**Exercise goal**
Pick every line from the data below that contains the string "corners" and copy it.

========

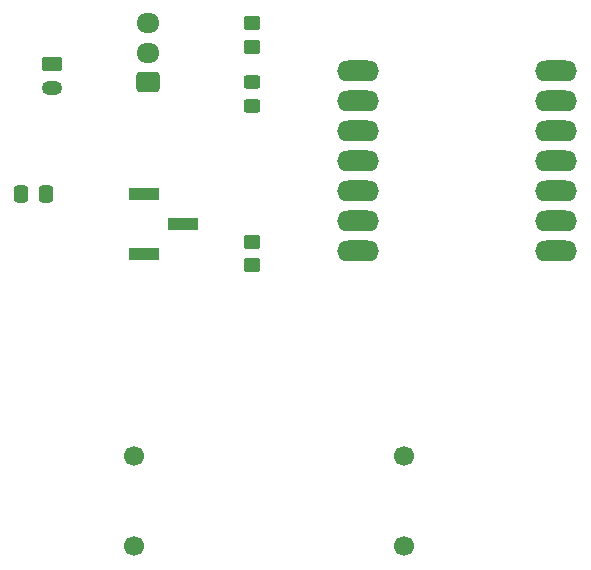
<source format=gts>
%TF.GenerationSoftware,KiCad,Pcbnew,8.0.8*%
%TF.CreationDate,2025-02-12T14:25:56-08:00*%
%TF.ProjectId,jazmyn_hwsw,6a617a6d-796e-45f6-9877-73772e6b6963,rev?*%
%TF.SameCoordinates,Original*%
%TF.FileFunction,Soldermask,Top*%
%TF.FilePolarity,Negative*%
%FSLAX46Y46*%
G04 Gerber Fmt 4.6, Leading zero omitted, Abs format (unit mm)*
G04 Created by KiCad (PCBNEW 8.0.8) date 2025-02-12 14:25:56*
%MOMM*%
%LPD*%
G01*
G04 APERTURE LIST*
G04 Aperture macros list*
%AMRoundRect*
0 Rectangle with rounded corners*
0 $1 Rounding radius*
0 $2 $3 $4 $5 $6 $7 $8 $9 X,Y pos of 4 corners*
0 Add a 4 corners polygon primitive as box body*
4,1,4,$2,$3,$4,$5,$6,$7,$8,$9,$2,$3,0*
0 Add four circle primitives for the rounded corners*
1,1,$1+$1,$2,$3*
1,1,$1+$1,$4,$5*
1,1,$1+$1,$6,$7*
1,1,$1+$1,$8,$9*
0 Add four rect primitives between the rounded corners*
20,1,$1+$1,$2,$3,$4,$5,0*
20,1,$1+$1,$4,$5,$6,$7,0*
20,1,$1+$1,$6,$7,$8,$9,0*
20,1,$1+$1,$8,$9,$2,$3,0*%
G04 Aperture macros list end*
%ADD10RoundRect,0.250000X0.450000X-0.325000X0.450000X0.325000X-0.450000X0.325000X-0.450000X-0.325000X0*%
%ADD11RoundRect,0.250000X-0.337500X-0.475000X0.337500X-0.475000X0.337500X0.475000X-0.337500X0.475000X0*%
%ADD12RoundRect,0.250000X-0.450000X0.350000X-0.450000X-0.350000X0.450000X-0.350000X0.450000X0.350000X0*%
%ADD13RoundRect,0.250000X0.725000X-0.600000X0.725000X0.600000X-0.725000X0.600000X-0.725000X-0.600000X0*%
%ADD14O,1.950000X1.700000*%
%ADD15R,2.510000X1.000000*%
%ADD16RoundRect,0.250000X-0.625000X0.350000X-0.625000X-0.350000X0.625000X-0.350000X0.625000X0.350000X0*%
%ADD17O,1.750000X1.200000*%
%ADD18O,3.556000X1.778000*%
%ADD19C,1.700000*%
G04 APERTURE END LIST*
D10*
%TO.C,D1*%
X96000000Y-76525000D03*
X96000000Y-74475000D03*
%TD*%
D11*
%TO.C,C1*%
X76462500Y-84000000D03*
X78537500Y-84000000D03*
%TD*%
D12*
%TO.C,R1*%
X96000000Y-69500000D03*
X96000000Y-71500000D03*
%TD*%
D13*
%TO.C,SW1*%
X87200000Y-74500000D03*
D14*
X87200000Y-72000000D03*
X87200000Y-69500000D03*
%TD*%
D15*
%TO.C,J1*%
X86845000Y-89040000D03*
X90155000Y-86500000D03*
X86845000Y-83960000D03*
%TD*%
D16*
%TO.C,BT1*%
X79050000Y-73000000D03*
D17*
X79050000Y-75000000D03*
%TD*%
D12*
%TO.C,R2*%
X96000000Y-88000000D03*
X96000000Y-90000000D03*
%TD*%
D18*
%TO.C,U1*%
X121762000Y-73550000D03*
X121762000Y-76090000D03*
X121762000Y-78630000D03*
X121762000Y-81170000D03*
X121762000Y-83710000D03*
X121762000Y-86250000D03*
X121762000Y-88790000D03*
X104998000Y-73550000D03*
X104998000Y-76090000D03*
X104998000Y-78630000D03*
X104998000Y-81170000D03*
X104998000Y-83710000D03*
X104998000Y-86250000D03*
X104998000Y-88790000D03*
%TD*%
D19*
%TO.C,M1*%
X86070000Y-106190000D03*
X86070000Y-113810000D03*
X108930000Y-113810000D03*
X108930000Y-106190000D03*
%TD*%
M02*

</source>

========

**Result of the task**
0 Rectangle with rounded corners*
0 $2 $3 $4 $5 $6 $7 $8 $9 X,Y pos of 4 corners*
0 Add a 4 corners polygon primitive as box body*
0 Add four circle primitives for the rounded corners*
0 Add four rect primitives between the rounded corners*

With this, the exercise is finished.